**EXCERTO DO TEXTO:**
------------
Em França, as questões militares occupam uma grande parte dos trabalhos parlamentares. Obedecendo á ideia de transformar o exercito n'um prolongamento da nação, e o regimento n'um prolongamento da caserna, segundo a phrase tão feliz e democratica de Clémenceau, o Parlamento tem-se visto dotado, especialmente por occasião do orçamento do Ministerio da Guerra, por magnificos relatorios, inspirados na mais perfeita sciencia militar e na mais ampla comprehensão do espirito democratico, relatorios que teem elevado a Ministro da Guerra pessoas estranhas á vida militar, taes como o Sr. Berteaux, e que ahi levarão o Sr. Clotz, auctor do penultimo orçamento do Ministerio da Guerra, e o Sr. Messimy, cujo trabalho, segundo os tópicos expostos na France Militaire, d'estes ultimos dias de dezembro, se inspira sobretudo no cuidado de não onerar as despesas militares do paiz e de crear um corpo de officiaes que exerça um papel verdadeiramente educador na nação armada, a quem não seja estranho nenhum dos problemas sociaes, e cujo espirito seja aberto a todas as ideias novas e á sua livre discussão.

Á massa semi-ignorante dos contingentes annuaes é necessario modificar-lhes os methodos militares em uso, dar-lhes uma parte importante na educação moral, civica e social. Não por forma a que o regimento deixe de ser, antes de tudo e acima de tudo, uma es cola profissional, mas para que elle seja tambem uma escola de cidadãos livres, que regressando um dia, e no mais breve prazo possivel, á vida civil, levem o amor pela profissão que exerceram, o aperfeiçoamento da sua natureza moral e uma copia de conhecimentos que lhes sejam proficuos na lucta pela vida e no interesse do seu paiz.

É extraordinario o que, com a collaboração do Parlamento, se está fazendo em França para educar o corpo de officiaes de modo a elles se adequarem á ficção democratica dos exercitos modernos; e extraordinario é o que ali ainda se espera fazer a esse respeito e que tão notavelmente se acha em trabalhos do capitão Jibé; é maravilhoso o que já se está praticando em muitos regimentos, lembrando-me agora o que li na France Militaire acêrca de verdadeiras festas de propaganda e ensino sobre agricultura e hygiene das pessoas, dos animaes, das herdades e das fabricas, sobre principios de colonização e de mutualidade celebradas em regimentos francezes.

O Parlamento Francez não tem ficado nunca indifferente ás graves questões militares. E ainda agora o general Picquart lhe vae submetter as grandes reformas, inspiradas n'um caracter democratico, expostas no programma ministerial de Clémenceau e largamente annunciadas nos jornaes da França, que se referem á suppressão dos conselhos de guerra, á lei dos quadros, a novas determinações sobre o recrutamento e sobre a promoção dos officiaes.
------------
**DADOS FORNECIDOS:**
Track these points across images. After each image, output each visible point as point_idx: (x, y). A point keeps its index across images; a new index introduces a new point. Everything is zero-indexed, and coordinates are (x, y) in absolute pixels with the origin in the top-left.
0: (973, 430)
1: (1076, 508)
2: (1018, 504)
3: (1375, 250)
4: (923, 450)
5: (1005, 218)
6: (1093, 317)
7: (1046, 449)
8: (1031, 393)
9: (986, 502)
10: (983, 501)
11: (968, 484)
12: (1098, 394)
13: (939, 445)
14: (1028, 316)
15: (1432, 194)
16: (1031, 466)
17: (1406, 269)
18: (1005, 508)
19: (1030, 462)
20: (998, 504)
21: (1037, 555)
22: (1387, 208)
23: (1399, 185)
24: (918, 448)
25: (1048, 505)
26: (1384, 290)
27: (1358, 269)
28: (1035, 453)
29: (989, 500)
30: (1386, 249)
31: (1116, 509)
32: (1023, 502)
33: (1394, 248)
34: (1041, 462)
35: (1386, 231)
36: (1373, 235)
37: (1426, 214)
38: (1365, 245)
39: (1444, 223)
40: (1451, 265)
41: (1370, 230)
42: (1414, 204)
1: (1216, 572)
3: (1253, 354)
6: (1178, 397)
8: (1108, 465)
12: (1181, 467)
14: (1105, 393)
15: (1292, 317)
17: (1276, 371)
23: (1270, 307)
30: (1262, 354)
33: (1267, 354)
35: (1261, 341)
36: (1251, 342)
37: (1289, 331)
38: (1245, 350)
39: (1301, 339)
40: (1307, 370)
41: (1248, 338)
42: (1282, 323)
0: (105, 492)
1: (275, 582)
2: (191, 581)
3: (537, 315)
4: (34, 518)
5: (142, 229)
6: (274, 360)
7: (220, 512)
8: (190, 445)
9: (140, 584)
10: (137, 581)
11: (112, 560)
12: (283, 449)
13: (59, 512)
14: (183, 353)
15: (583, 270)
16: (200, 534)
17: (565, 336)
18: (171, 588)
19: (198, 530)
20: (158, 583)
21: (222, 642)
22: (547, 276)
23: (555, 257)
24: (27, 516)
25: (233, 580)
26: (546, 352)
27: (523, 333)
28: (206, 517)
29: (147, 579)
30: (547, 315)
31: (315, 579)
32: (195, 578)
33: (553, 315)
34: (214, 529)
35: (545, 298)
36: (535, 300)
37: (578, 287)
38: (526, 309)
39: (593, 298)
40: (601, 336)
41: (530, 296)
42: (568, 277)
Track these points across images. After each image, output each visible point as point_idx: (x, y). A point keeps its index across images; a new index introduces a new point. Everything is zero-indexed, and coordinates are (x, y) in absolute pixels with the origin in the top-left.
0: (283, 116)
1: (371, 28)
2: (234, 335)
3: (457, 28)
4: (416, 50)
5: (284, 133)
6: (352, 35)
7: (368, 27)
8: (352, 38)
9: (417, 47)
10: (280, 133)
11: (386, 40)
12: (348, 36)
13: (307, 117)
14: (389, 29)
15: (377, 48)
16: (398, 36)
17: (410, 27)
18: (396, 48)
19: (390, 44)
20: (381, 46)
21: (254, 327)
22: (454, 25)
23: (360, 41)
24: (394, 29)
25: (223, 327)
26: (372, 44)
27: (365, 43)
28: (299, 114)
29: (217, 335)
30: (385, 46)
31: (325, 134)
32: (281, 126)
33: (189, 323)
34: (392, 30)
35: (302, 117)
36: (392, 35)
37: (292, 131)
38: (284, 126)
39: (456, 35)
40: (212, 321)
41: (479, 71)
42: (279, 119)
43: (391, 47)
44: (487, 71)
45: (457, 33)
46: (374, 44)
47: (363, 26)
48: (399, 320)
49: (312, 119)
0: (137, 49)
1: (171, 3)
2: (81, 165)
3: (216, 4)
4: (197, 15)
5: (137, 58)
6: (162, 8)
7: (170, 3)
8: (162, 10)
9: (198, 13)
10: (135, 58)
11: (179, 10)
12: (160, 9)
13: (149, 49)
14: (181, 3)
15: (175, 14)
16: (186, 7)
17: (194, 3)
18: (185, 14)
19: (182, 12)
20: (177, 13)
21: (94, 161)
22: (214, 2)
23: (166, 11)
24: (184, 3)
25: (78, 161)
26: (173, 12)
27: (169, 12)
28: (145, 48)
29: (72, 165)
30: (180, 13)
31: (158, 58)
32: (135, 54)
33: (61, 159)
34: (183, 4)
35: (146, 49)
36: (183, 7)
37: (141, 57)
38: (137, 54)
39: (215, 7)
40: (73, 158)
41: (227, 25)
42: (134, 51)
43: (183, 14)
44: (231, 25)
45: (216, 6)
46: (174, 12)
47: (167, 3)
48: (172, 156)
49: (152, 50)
------------
**TAREFAS A REALIZAR:**
(1) De acordo com o excerto sobre as questões militares em França, que general irá submeter ao Parlamento Francês as grandes reformas expostas no programa ministerial de Clémenceau?
(2) Prossiga o excerto sobre as questões militares em França, começando imediatamente após a última frase apresentada.

**RESPOSTAS POR ORDEM:**
(1) O general Picquart.

(2)
Em todos os paizes, emfim, as questões militares são largamente discutidas no Parlamento, e são-n'o sobretudo nos paizes de principios politicos democraticos.

Quanto pois o não devem ser n'um paiz como o nosso, que não pode ser um grande paiz guerreiro e dominador, que não possue os largos recursos financeiros de outras nações, mas a que as suas allianças impõem obrigações, a um paiz como o nosso em que tudo parece indicar que nos aproximemos, na nossa, da organização militar, tão profundamente democratica, da Suissa?

Sei que se diz não estarmos nas condições d'esse povo que não tem mares a banhar-lhe as costas e vive entre montanhas, e sei tambem que essa razão é allegada para aqui se não poder implantar a sua organização militar.

Mas sei que ha escriptores militares portuguezes defendendo a ideia de, que, assim como a Suecia, nação com grandes interesses maritimos, adoptou a organização, tão democratica e tão militar, da Suissa, tambem nós nos deviamos aproximar d'ella.

Em 1903, um distinctissimo escriptor militar portuguez punha em relevo que a Suissa, dispondo de 540:000 soldados com um admiravel armamento por ella fabricado numa grande parte, com excellentes fortificações, com innumeras escolas federaes e cantonaes de tiro, com muito material e depositos de administração, com caminhos de ferro estratégicos, não chega a gastar 6:000 contos de réis por anno.

O nosso paiz, Portugal, apenas com 200:000 soldados sem armamento numeroso e perfeito, incompletas e mal armadas fortificações, com pouco ou nenhum material, sem linhas ferreas militares, sem campos especiaes e de manobras, sem instrucção competente de reservas e sem grandes e custosas manobras, gasta, incluindo as guardas, 8:500 contos de réis, ou seja, mais 2:500 contos de réis do que a Suissa.

Não é esta simples exposição dolorosamente elucidativa? Basta a nossa situação financeira — basta esta! — para que não se pense em qualquer reorganização do nosso exercito sem o Parlamento a conhecer. Todos os assumptos militares lhes devem ser presentes.

E é uma traição ao paiz e ás ideias democraticas, aos principios parlamentares, o apresentar uma proposta de lei, referente á criação de um orgão militar superior, com larguissimas e melindrosissimas attribuições, taes como as consignadas na base 1.ª da proposta— organização geral e mobilização das forças de terra e mar e tropas coloniaes e planos de operações terrestres e maritimas, e planos de organização defensiva da metropole e das colonias — e as consignadas nas bases 7.ª e 9.ª, relativas á reorganização da Secretaria da Guerra e da Marinha, o apresentar esta proposta de .um modo vago, sob a forma de uma auctorização amplissima, em bases confusas, antagónicas como o proprio parecer!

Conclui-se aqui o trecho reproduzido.